L’idée fait son chemin et l’A.C.P.M. forme en 1989, le comité de mise en valeur de la Rivière Matane, dont je serai le président jusqu’à la formation du Comité provisoire de la ZEC. Le comité est composé de représentants de l’ACPM, de la Chambre de Commerce, du Conseil Économique Régional, de La Ville de Matane et de la M.R.C. de Matane. Il est entouré de personnes ressources tels que Roger Desjardins, Normand Ouellette, Denis Simard et Alain Turcotte.
Nous sommes en 1989, à l’ère des sommets économiques régionaux et la FQSA vient de tenir un colloque régional. Dans la Voix Gaspésienne du 29 novembre le journaliste Jean Boucher rapporte « Michel Asselin demande que la Rivière Matane soit désigné ZEC, non seulement pour assurer le maintien de l’accessibilité pour tous, mais surtout parce que la gestion par la population locale est la seule garantie pour contrer le braconnage et favoriser la développement économique »
Les consensus et les appuis politiques recueillis ont permis de soutirer les financements requis pour réaliser des travaux majeurs dans les années à venir et former la SOGERM.
En mars 1992, le MLCP confie à la SOGERM le mandat de gérer la Rivière Matane selon le mode d’une ZEC mixte, c’est-à-dire que la ZEC ne sera pas gérée que par des représentants de ses utilisateurs mais aussi par des représentants d’organismes locaux. Pierre-Paul Turcotte devient le premier président avec comme directeur général Réal Soucy. À son début, la ZEC engage 3 employés permanents et crée 17 emplois saisonniers.
Plus d’un million et demi de dollars seront investis entre les années 1990 et 1995 pour la restauration de fosses, la barrière de rétention sur la Petite Matane, la construction de l’épi artificielle de la fosse 2, la gestion des eaux, la signalisation et des améliorations aux infrastructures et équipements.
Je rappelle la restauration du poste d’observation et de la passe migratoire réalisée pendant ces années. Il est impensable 30 ans plus tard, qu’on ne puisse plus observer la montaison du saumon.
Pensant surement à l’impact économique et à l’engouement que pouvait apporter aux touristes de passage à Matane, l’observation de la pêche au centre-ville, le bien nommé Gilles Gagné écrivait, le 27 juillet 1994, dans la Voix Gaspésienne
« Si la Rivière Matane n’existait pas, il faudrait la réinventer »
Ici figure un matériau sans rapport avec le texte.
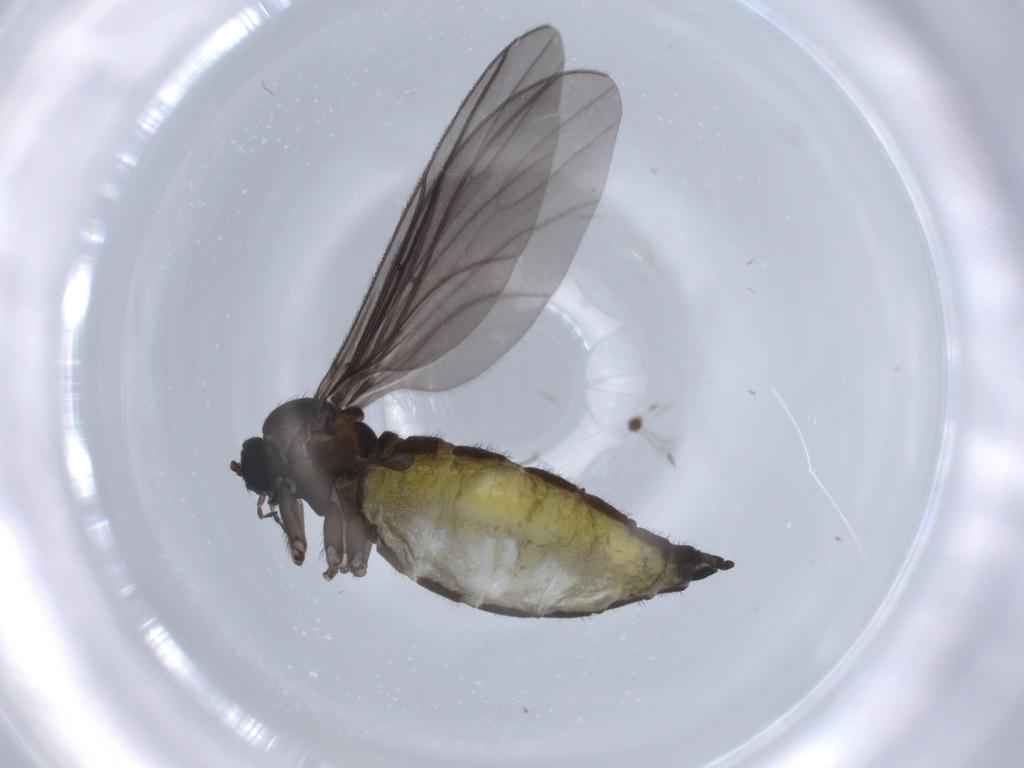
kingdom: Animalia
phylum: Arthropoda
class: Insecta
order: Diptera
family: Sciaridae
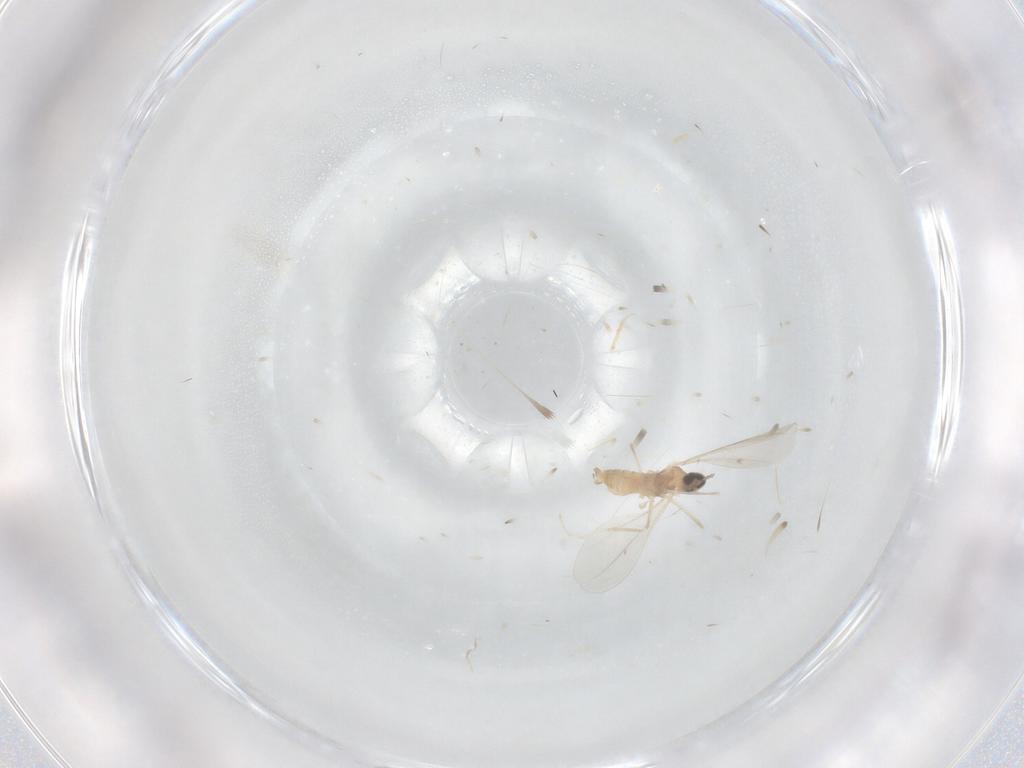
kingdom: Animalia
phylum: Arthropoda
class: Insecta
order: Diptera
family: Cecidomyiidae
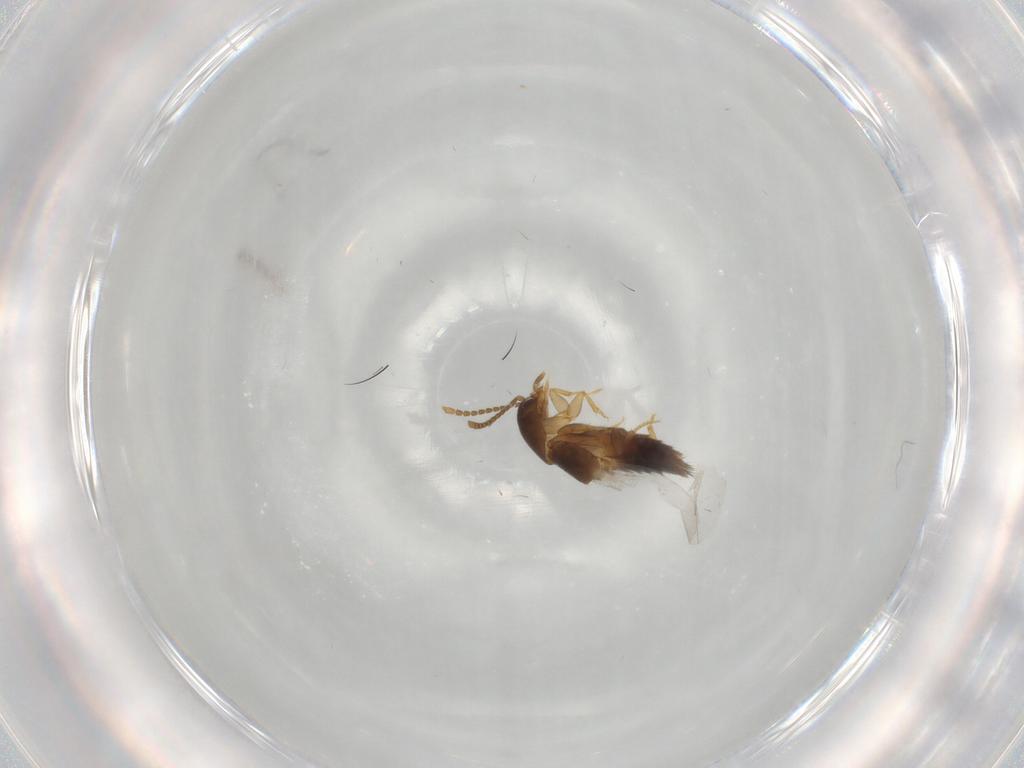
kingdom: Animalia
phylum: Arthropoda
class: Insecta
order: Coleoptera
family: Staphylinidae
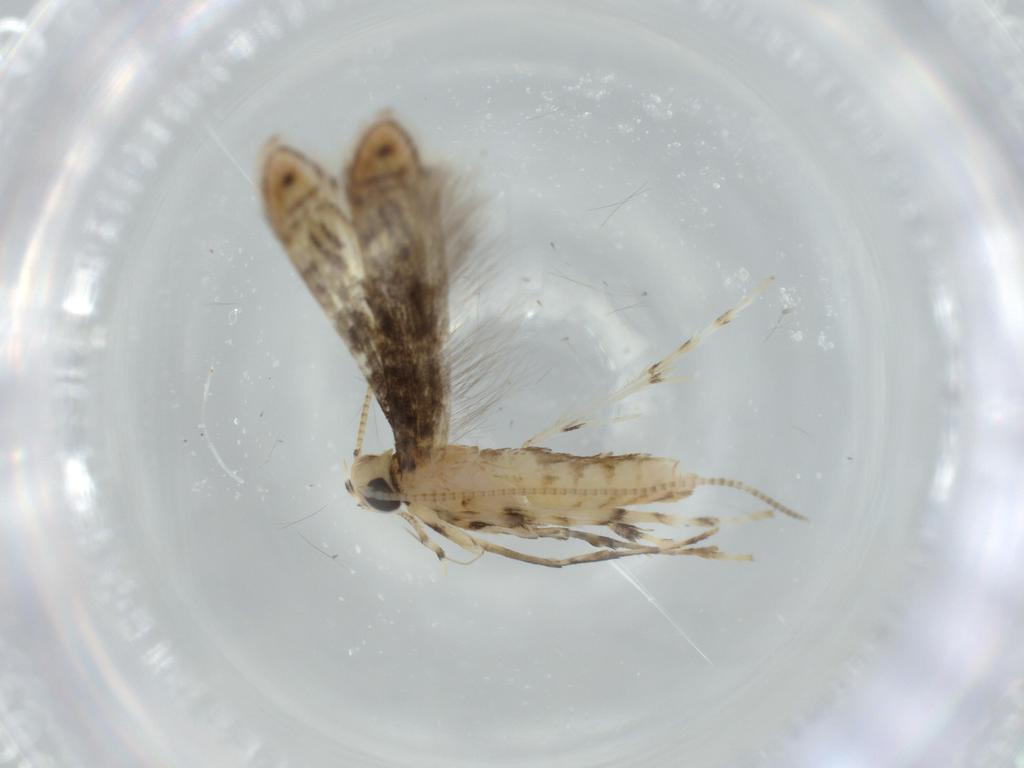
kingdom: Animalia
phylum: Arthropoda
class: Insecta
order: Lepidoptera
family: Gracillariidae
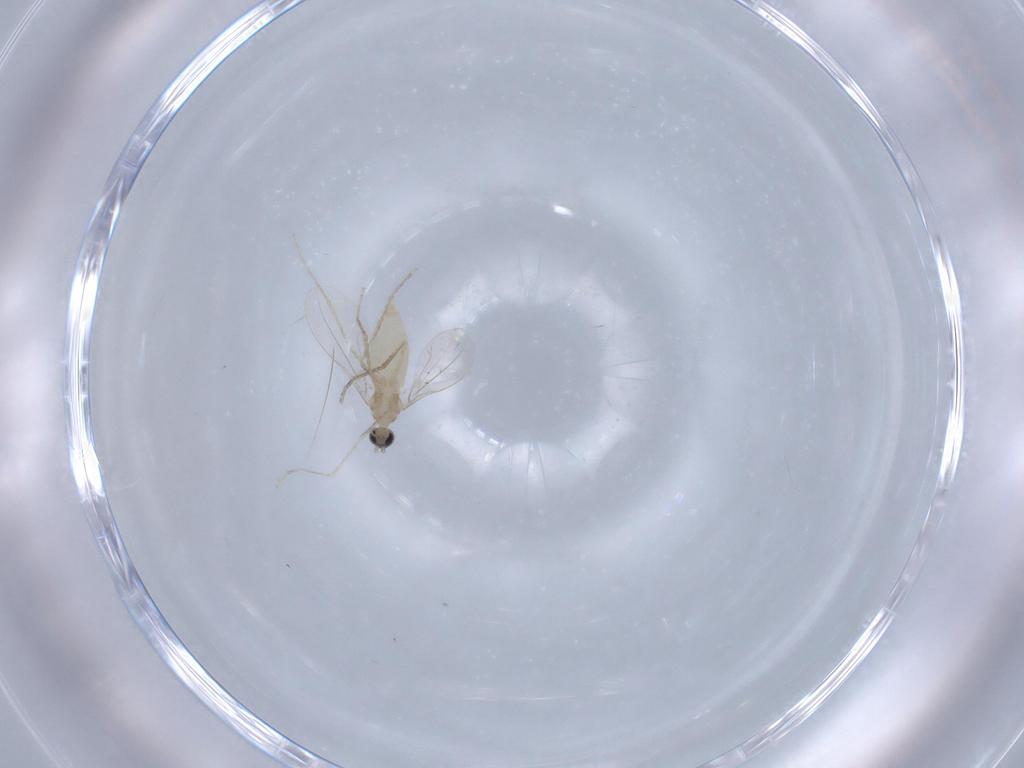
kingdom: Animalia
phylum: Arthropoda
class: Insecta
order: Diptera
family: Cecidomyiidae
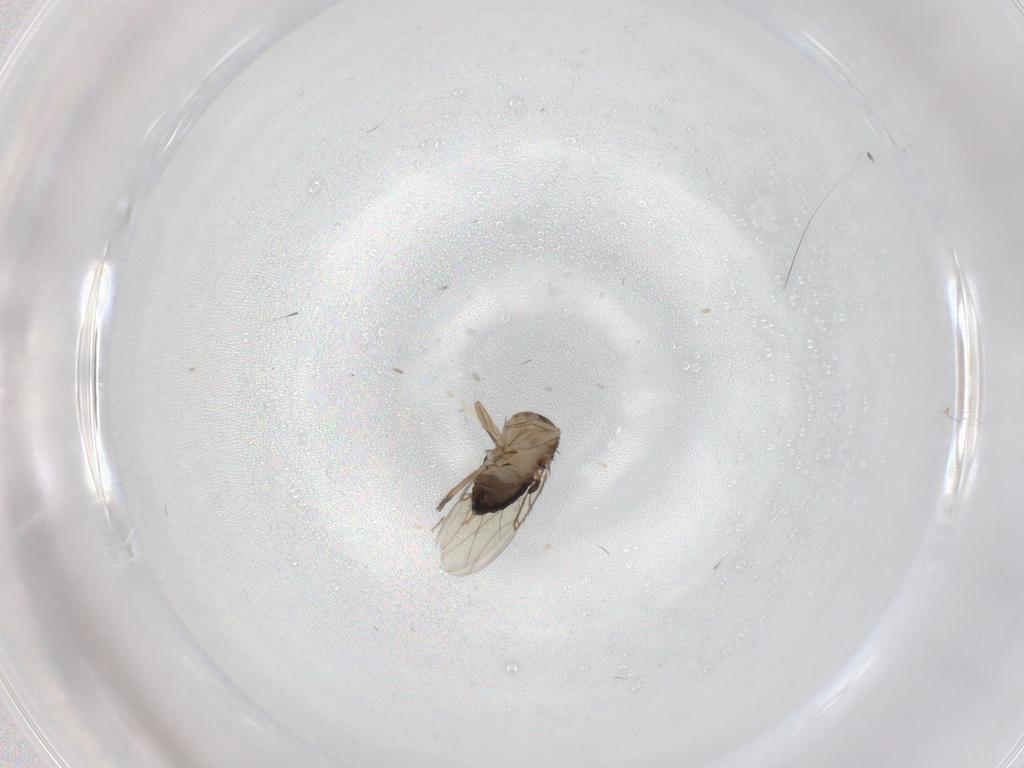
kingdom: Animalia
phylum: Arthropoda
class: Insecta
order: Diptera
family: Phoridae
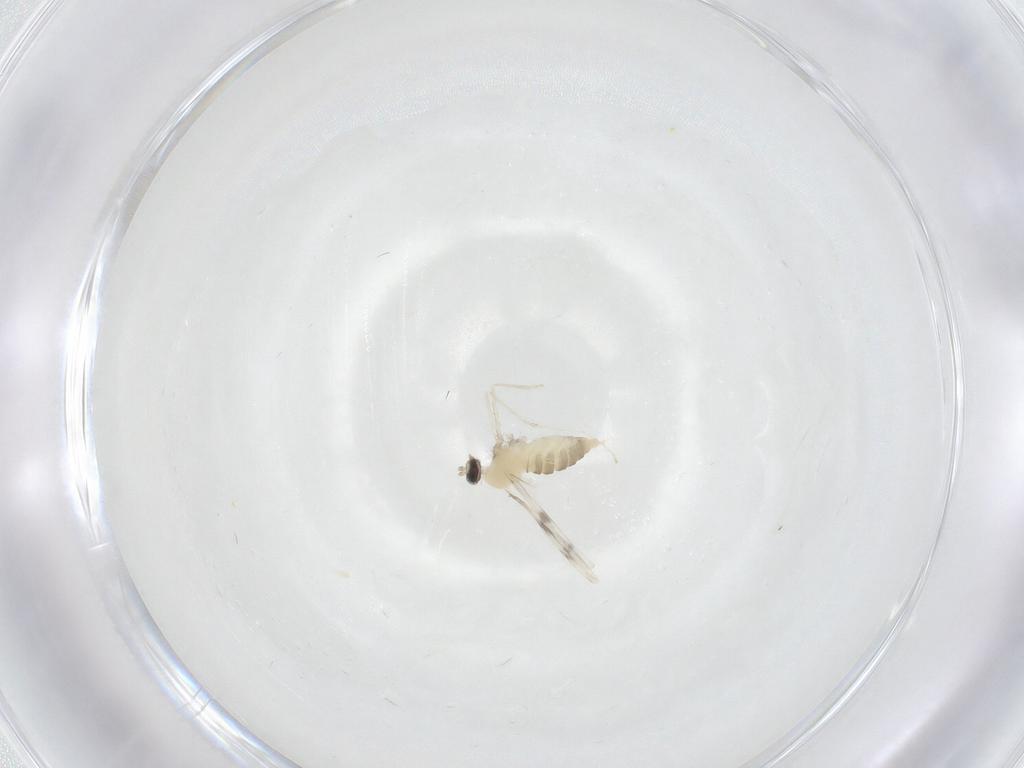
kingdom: Animalia
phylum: Arthropoda
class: Insecta
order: Diptera
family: Cecidomyiidae
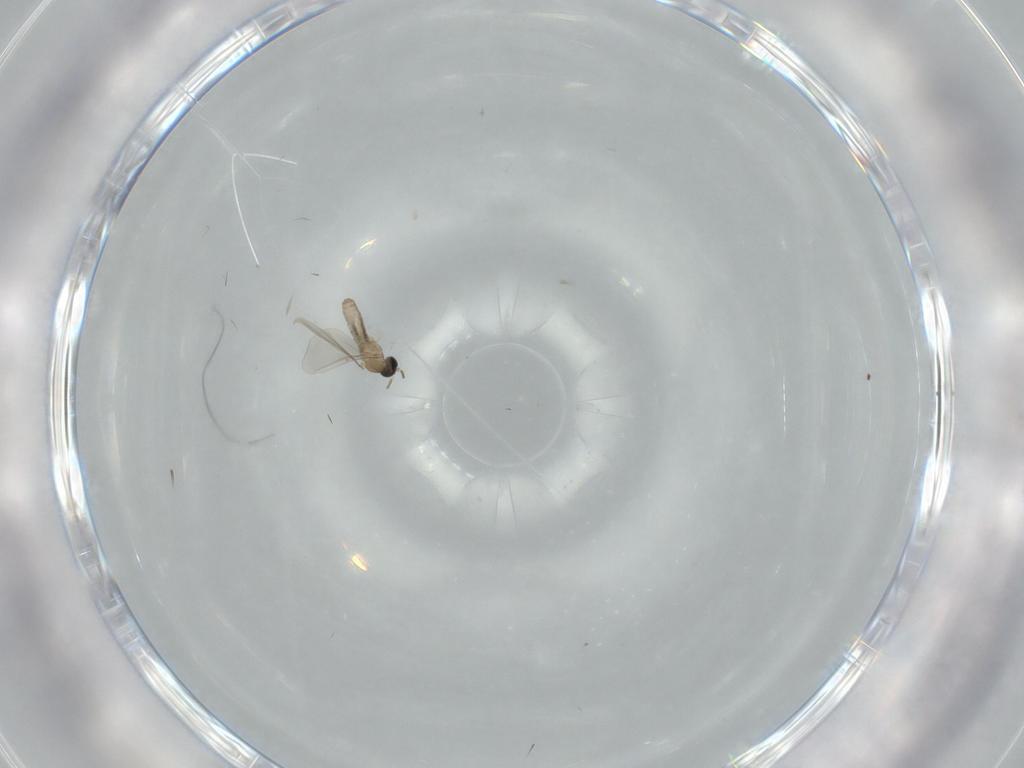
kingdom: Animalia
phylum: Arthropoda
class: Insecta
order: Diptera
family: Cecidomyiidae
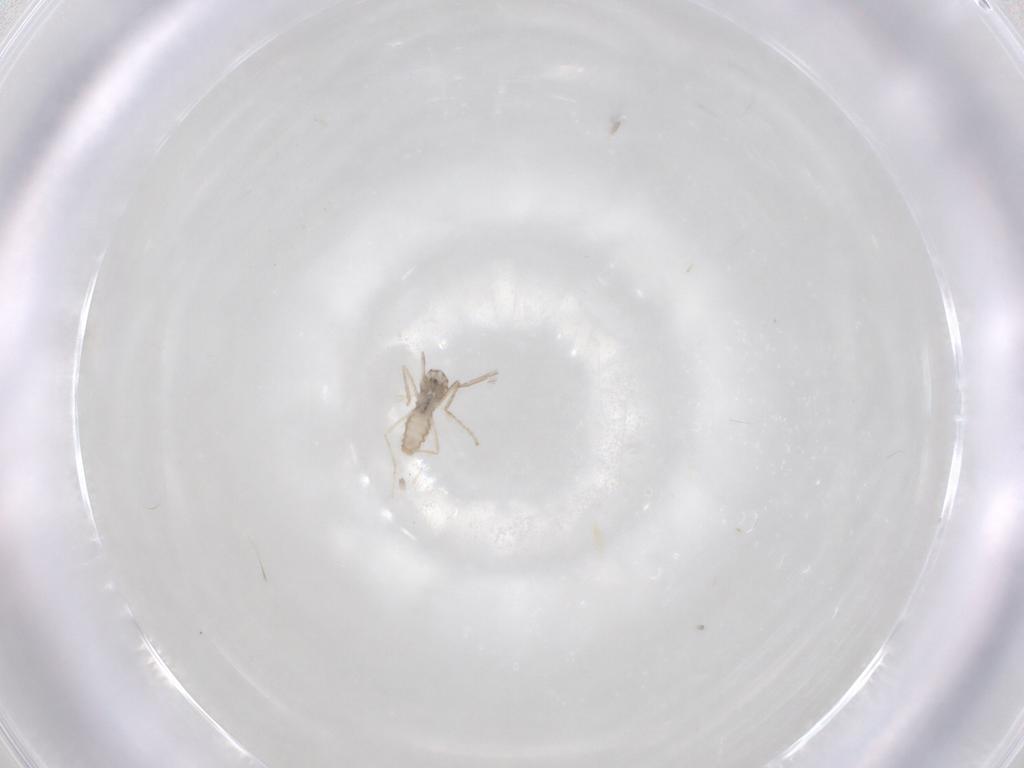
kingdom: Animalia
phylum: Arthropoda
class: Insecta
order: Diptera
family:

La reconstruction du barrage au centre-ville, prévue pour bientôt, offre l’opportunité et le moment de parler haut et fort en faveur d’avoir un ouvrage qui favorise le passage du saumon et qui met en valeur notre rivière. Peut-être que mettre des frais d’admission à ceux qui fréquentait le poste d’observation n’était pas une bonne idée, que cela a provoqué une baisse d’achalandage. Mais de là à ne pas reconstruire le poste d’observation, c’est abandonner ce qui distinguait Matane des municipalités de l’Est du Québec : un lieu de rencontre unique de la population locale et des touristes de l’extérieur. Matane, c’est voir pêcher à la mouche en plein centre-ville et contempler la montée du saumon en rivière en se remémorant le temps des « bûcheux ».
Alors Gens de Matane, levez-vous et exigez que nos actifs soient préservés.
Par Michel Asselin®
Janvier 2022
®Ancien Membre et vice-président de l’ACPM et à ce titre, président du comité de mise en valeur de la Rivière Matane. Résident de Matane et directeur-général du CLSC de Matane de 1971 à 1995.